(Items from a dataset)
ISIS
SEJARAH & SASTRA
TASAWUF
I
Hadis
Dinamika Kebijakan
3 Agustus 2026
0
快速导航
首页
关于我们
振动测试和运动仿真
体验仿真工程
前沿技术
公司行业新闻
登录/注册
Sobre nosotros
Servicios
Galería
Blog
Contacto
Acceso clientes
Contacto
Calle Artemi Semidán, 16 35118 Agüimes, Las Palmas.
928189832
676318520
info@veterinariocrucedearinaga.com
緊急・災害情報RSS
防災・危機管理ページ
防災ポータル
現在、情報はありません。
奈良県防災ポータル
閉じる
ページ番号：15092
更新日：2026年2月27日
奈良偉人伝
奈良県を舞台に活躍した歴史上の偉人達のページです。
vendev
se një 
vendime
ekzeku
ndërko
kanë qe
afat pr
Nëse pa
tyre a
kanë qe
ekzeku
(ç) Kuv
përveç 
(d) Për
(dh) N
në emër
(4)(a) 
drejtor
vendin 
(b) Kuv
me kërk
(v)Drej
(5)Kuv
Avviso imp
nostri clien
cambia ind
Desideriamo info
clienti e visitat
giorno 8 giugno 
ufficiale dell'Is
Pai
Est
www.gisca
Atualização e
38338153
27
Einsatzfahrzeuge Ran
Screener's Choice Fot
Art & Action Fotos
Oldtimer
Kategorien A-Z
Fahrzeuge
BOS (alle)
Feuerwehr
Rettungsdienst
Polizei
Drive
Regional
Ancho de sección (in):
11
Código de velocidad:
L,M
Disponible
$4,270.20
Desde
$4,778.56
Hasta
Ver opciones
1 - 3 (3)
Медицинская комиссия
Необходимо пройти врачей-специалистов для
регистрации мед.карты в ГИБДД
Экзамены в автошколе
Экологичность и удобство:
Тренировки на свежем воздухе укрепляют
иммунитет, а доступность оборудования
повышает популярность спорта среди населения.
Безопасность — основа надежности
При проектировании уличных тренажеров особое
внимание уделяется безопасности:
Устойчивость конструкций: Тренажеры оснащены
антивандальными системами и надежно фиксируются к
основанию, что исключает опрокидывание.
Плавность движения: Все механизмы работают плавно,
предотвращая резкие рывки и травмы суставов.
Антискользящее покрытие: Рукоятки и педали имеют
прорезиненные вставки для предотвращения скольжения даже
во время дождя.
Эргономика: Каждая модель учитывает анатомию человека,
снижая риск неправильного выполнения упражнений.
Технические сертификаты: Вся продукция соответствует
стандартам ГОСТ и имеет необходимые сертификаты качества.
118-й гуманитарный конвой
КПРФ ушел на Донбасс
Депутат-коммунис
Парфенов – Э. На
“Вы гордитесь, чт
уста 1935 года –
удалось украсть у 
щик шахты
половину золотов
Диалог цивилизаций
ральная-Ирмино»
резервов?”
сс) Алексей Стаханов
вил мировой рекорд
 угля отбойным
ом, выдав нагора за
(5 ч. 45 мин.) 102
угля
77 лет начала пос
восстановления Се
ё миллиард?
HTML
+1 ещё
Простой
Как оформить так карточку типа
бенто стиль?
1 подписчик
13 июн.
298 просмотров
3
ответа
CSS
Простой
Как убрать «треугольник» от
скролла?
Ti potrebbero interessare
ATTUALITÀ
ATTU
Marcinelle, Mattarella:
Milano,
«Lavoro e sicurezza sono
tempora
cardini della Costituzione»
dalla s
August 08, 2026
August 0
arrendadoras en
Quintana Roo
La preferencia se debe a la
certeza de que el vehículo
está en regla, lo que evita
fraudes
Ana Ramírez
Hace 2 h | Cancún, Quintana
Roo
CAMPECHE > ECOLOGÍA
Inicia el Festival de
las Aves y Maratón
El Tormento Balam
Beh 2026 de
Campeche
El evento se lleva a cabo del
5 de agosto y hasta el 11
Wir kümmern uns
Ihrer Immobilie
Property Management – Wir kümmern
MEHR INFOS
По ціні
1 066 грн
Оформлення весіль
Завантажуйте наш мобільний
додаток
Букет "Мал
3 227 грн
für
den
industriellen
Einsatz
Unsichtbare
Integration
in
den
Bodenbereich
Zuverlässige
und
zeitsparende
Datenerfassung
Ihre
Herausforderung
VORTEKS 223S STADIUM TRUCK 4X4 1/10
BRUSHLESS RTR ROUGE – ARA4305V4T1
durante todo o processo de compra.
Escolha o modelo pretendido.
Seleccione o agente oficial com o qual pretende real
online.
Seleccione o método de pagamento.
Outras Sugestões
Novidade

TO DO
Copy out the records above exactly and completely.

EXERCISE OUTPUT
ISIS
SEJARAH & SASTRA
TASAWUF
I
Hadis
Dinamika Kebijakan
3 Agustus 2026
0
快速导航
首页
关于我们
振动测试和运动仿真
体验仿真工程
前沿技术
公司行业新闻
登录/注册
Sobre nosotros
Servicios
Galería
Blog
Contacto
Acceso clientes
Contacto
Calle Artemi Semidán, 16 35118 Agüimes, Las Palmas.
928189832
676318520
info@veterinariocrucedearinaga.com
緊急・災害情報RSS
防災・危機管理ページ
防災ポータル
現在、情報はありません。
奈良県防災ポータル
閉じる
ページ番号：15092
更新日：2026年2月27日
奈良偉人伝
奈良県を舞台に活躍した歴史上の偉人達のページです。
vendev
se një 
vendime
ekzeku
ndërko
kanë qe
afat pr
Nëse pa
tyre a
kanë qe
ekzeku
(ç) Kuv
përveç 
(d) Për
(dh) N
në emër
(4)(a) 
drejtor
vendin 
(b) Kuv
me kërk
(v)Drej
(5)Kuv
Avviso imp
nostri clien
cambia ind
Desideriamo info
clienti e visitat
giorno 8 giugno 
ufficiale dell'Is
Pai
Est
www.gisca
Atualização e
38338153
27
Einsatzfahrzeuge Ran
Screener's Choice Fot
Art & Action Fotos
Oldtimer
Kategorien A-Z
Fahrzeuge
BOS (alle)
Feuerwehr
Rettungsdienst
Polizei
Drive
Regional
Ancho de sección (in):
11
Código de velocidad:
L,M
Disponible
$4,270.20
Desde
$4,778.56
Hasta
Ver opciones
1 - 3 (3)
Медицинская комиссия
Необходимо пройти врачей-специалистов для
регистрации мед.карты в ГИБДД
Экзамены в автошколе
Экологичность и удобство:
Тренировки на свежем воздухе укрепляют
иммунитет, а доступность оборудования
повышает популярность спорта среди населения.
Безопасность — основа надежности
При проектировании уличных тренажеров особое
внимание уделяется безопасности:
Устойчивость конструкций: Тренажеры оснащены
антивандальными системами и надежно фиксируются к
основанию, что исключает опрокидывание.
Плавность движения: Все механизмы работают плавно,
предотвращая резкие рывки и травмы суставов.
Антискользящее покрытие: Рукоятки и педали имеют
прорезиненные вставки для предотвращения скольжения даже
во время дождя.
Эргономика: Каждая модель учитывает анатомию человека,
снижая риск неправильного выполнения упражнений.
Технические сертификаты: Вся продукция соответствует
стандартам ГОСТ и имеет необходимые сертификаты качества.
118-й гуманитарный конвой
КПРФ ушел на Донбасс
Депутат-коммунис
Парфенов – Э. На
“Вы гордитесь, чт
уста 1935 года –
удалось украсть у 
щик шахты
половину золотов
Диалог цивилизаций
ральная-Ирмино»
резервов?”
сс) Алексей Стаханов
вил мировой рекорд
 угля отбойным
ом, выдав нагора за
(5 ч. 45 мин.) 102
угля
77 лет начала пос
восстановления Се
ё миллиард?
HTML
+1 ещё
Простой
Как оформить так карточку типа
бенто стиль?
1 подписчик
13 июн.
298 просмотров
3
ответа
CSS
Простой
Как убрать «треугольник» от
скролла?
Ti potrebbero interessare
ATTUALITÀ
ATTU
Marcinelle, Mattarella:
Milano,
«Lavoro e sicurezza sono
tempora
cardini della Costituzione»
dalla s
August 08, 2026
August 0
arrendadoras en
Quintana Roo
La preferencia se debe a la
certeza de que el vehículo
está en regla, lo que evita
fraudes
Ana Ramírez
Hace 2 h | Cancún, Quintana
Roo
CAMPECHE > ECOLOGÍA
Inicia el Festival de
las Aves y Maratón
El Tormento Balam
Beh 2026 de
Campeche
El evento se lleva a cabo del
5 de agosto y hasta el 11
Wir kümmern uns
Ihrer Immobilie
Property Management – Wir kümmern
MEHR INFOS
По ціні
1 066 грн
Оформлення весіль
Завантажуйте наш мобільний
додаток
Букет "Мал
3 227 грн
für
den
industriellen
Einsatz
Unsichtbare
Integration
in
den
Bodenbereich
Zuverlässige
und
zeitsparende
Datenerfassung
Ihre
Herausforderung
VORTEKS 223S STADIUM TRUCK 4X4 1/10
BRUSHLESS RTR ROUGE – ARA4305V4T1
durante todo o processo de compra.
Escolha o modelo pretendido.
Seleccione o agente oficial com o qual pretende real
online.
Seleccione o método de pagamento.
Outras Sugestões
Novidade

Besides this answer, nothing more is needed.